**Task directions**
Run through the data and copy out every line that mentions the word "sexo".

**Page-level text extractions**
══════════

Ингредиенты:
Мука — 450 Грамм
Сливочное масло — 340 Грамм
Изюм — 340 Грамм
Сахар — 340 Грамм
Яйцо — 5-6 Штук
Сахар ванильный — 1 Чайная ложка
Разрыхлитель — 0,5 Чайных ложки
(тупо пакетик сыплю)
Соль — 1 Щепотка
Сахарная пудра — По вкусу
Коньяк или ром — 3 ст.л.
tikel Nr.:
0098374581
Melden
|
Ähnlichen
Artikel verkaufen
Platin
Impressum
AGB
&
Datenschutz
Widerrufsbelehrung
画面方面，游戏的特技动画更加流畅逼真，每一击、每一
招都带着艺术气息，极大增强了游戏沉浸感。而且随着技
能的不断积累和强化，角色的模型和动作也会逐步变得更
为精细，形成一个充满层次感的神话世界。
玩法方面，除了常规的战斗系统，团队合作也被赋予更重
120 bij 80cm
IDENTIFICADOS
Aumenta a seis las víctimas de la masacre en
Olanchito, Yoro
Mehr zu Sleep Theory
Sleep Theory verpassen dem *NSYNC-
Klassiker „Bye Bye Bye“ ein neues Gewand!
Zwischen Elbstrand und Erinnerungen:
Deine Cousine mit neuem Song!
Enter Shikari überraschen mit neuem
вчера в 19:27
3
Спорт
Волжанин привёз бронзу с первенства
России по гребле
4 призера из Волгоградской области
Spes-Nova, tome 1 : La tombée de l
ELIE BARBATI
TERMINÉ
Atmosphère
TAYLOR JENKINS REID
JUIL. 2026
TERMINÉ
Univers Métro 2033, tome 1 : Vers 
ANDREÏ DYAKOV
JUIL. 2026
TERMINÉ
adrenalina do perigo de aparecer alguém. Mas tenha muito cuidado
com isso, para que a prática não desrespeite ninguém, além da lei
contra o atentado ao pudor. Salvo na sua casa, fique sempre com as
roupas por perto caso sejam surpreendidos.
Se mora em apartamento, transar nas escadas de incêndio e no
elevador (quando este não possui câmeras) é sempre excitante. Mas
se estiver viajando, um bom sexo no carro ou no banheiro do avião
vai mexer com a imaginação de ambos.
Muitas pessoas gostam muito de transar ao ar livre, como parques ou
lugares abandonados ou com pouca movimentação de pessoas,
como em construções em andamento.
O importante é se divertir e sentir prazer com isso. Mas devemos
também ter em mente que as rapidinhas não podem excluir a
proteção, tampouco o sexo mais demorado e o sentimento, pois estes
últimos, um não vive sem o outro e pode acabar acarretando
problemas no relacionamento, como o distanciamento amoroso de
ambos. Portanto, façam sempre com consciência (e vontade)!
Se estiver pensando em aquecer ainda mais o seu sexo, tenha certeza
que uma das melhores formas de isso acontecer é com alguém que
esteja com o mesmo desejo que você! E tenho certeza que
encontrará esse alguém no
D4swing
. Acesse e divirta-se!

══════════

**Answer box**
se estiver viajando, um bom sexo no carro ou no banheiro do avião
proteção, tampouco o sexo mais demorado e o sentimento, pois estes
Se estiver pensando em aquecer ainda mais o seu sexo, tenha certeza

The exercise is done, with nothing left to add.